▶ [Problem]: Rewrite the lines of the records below as a single numbered list, skipping any blank lines and leaving out the pictures.
───── Dataset ─────
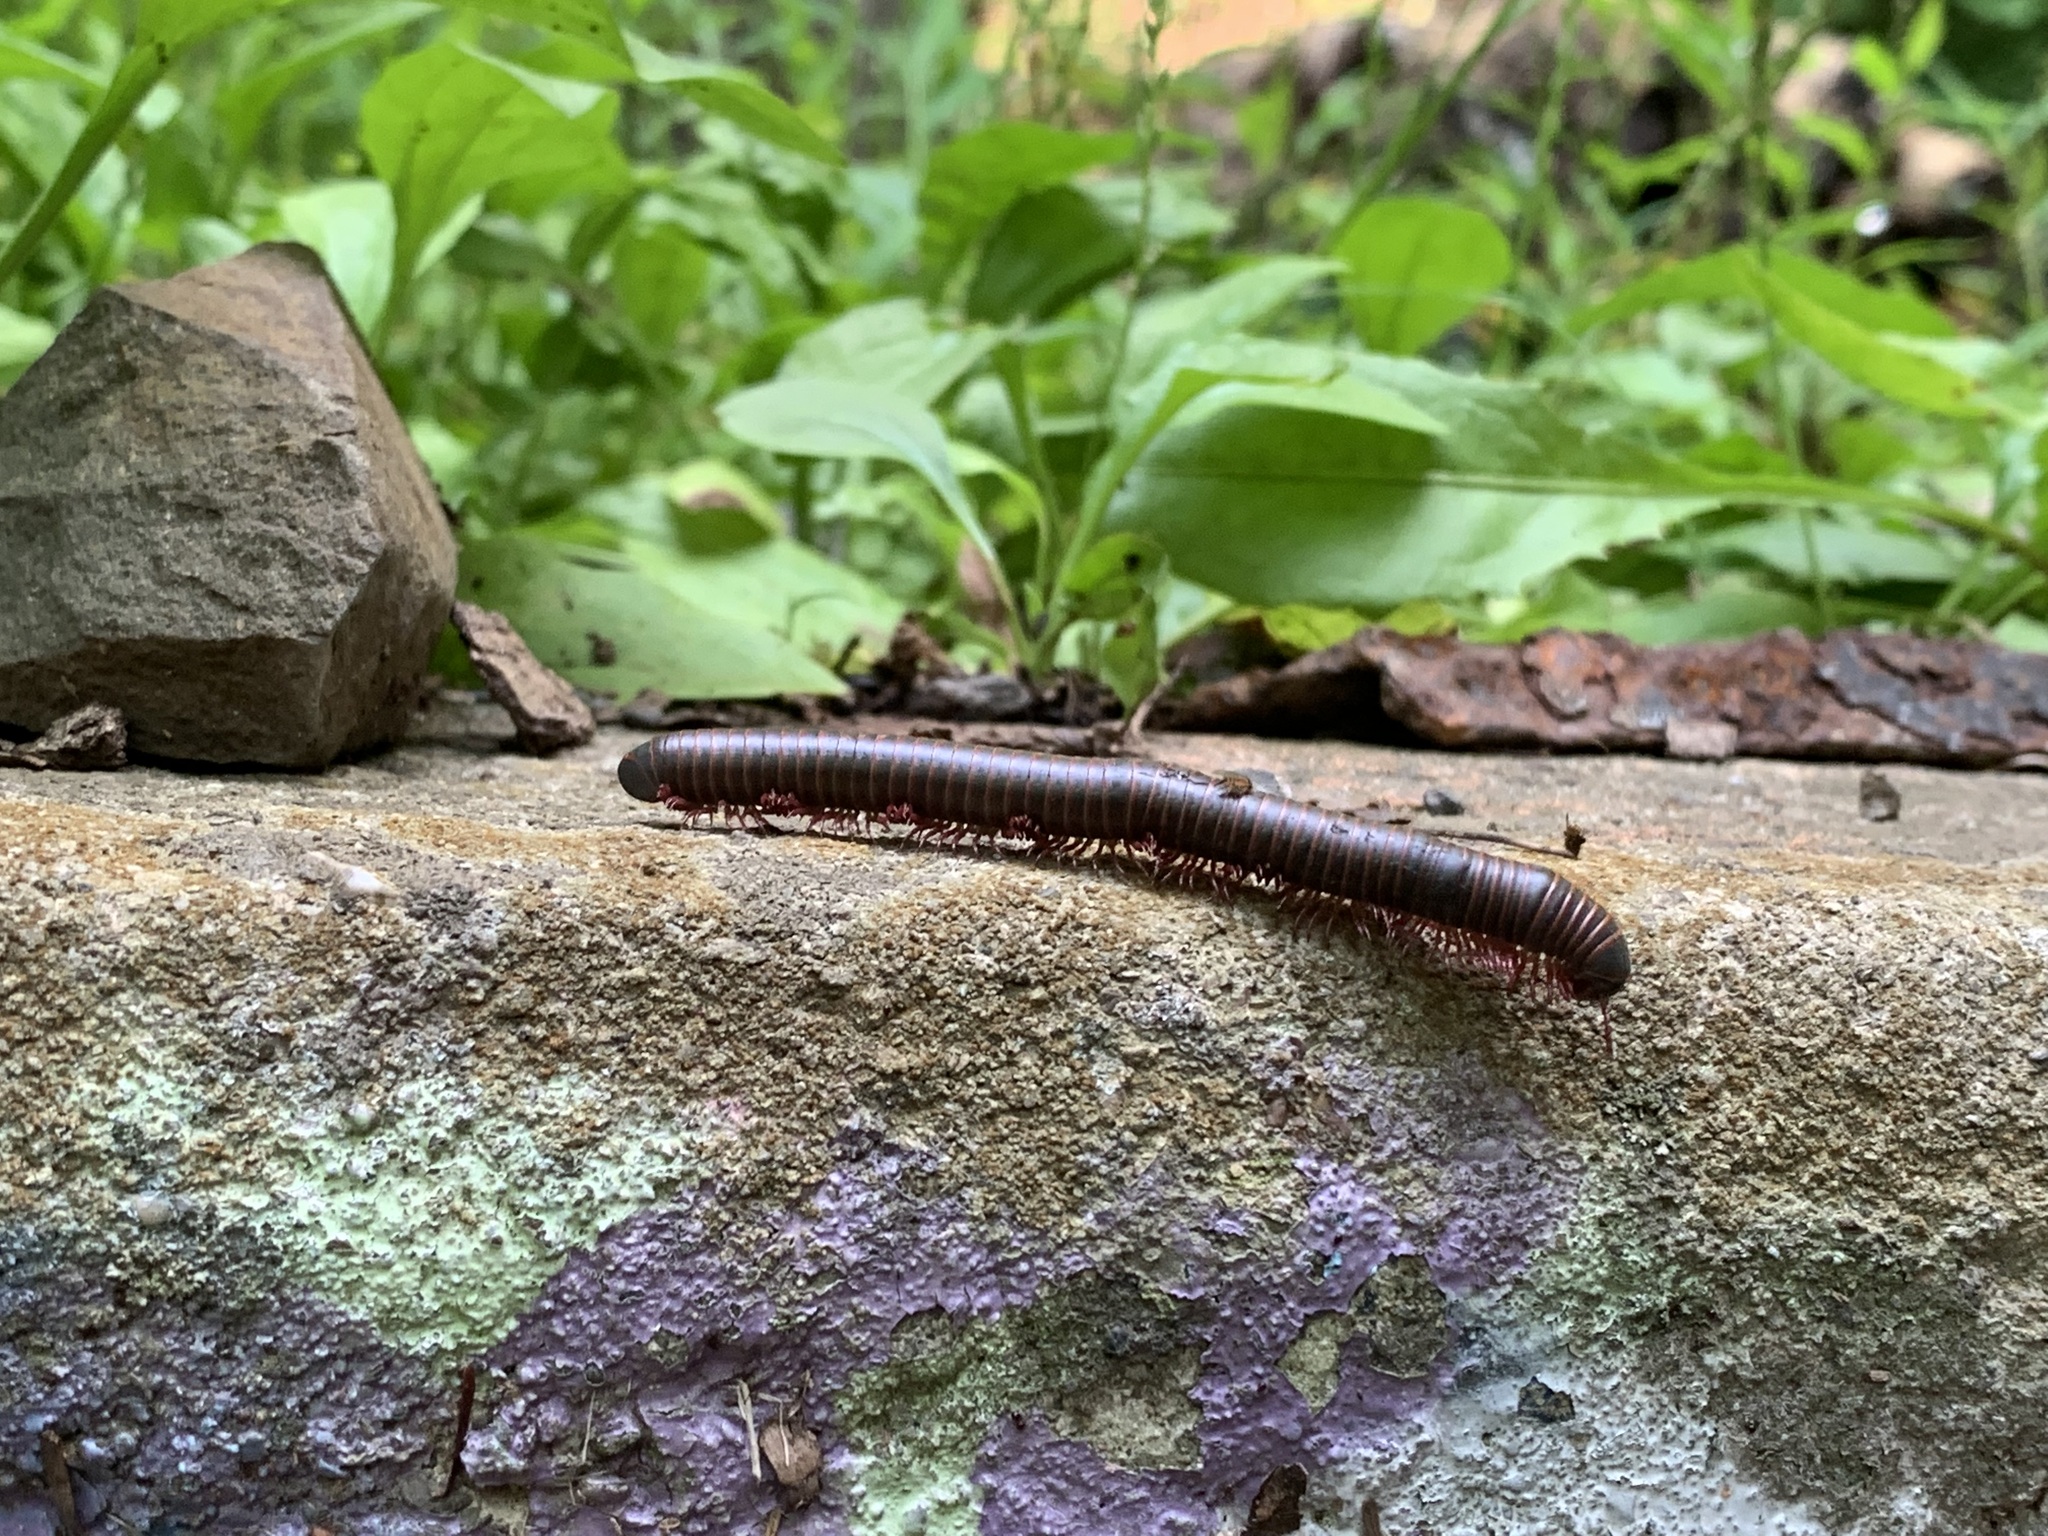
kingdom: Animalia
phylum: Arthropoda
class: Diplopoda
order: Spirobolida
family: Spirobolidae
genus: Narceus
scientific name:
─────
▶ [Response to this exercise]:
1. kingdom: Animalia
2. phylum: Arthropoda
3. class: Diplopoda
4. order: Spirobolida
5. family: Spirobolidae
6. genus: Narceus
7. scientific name:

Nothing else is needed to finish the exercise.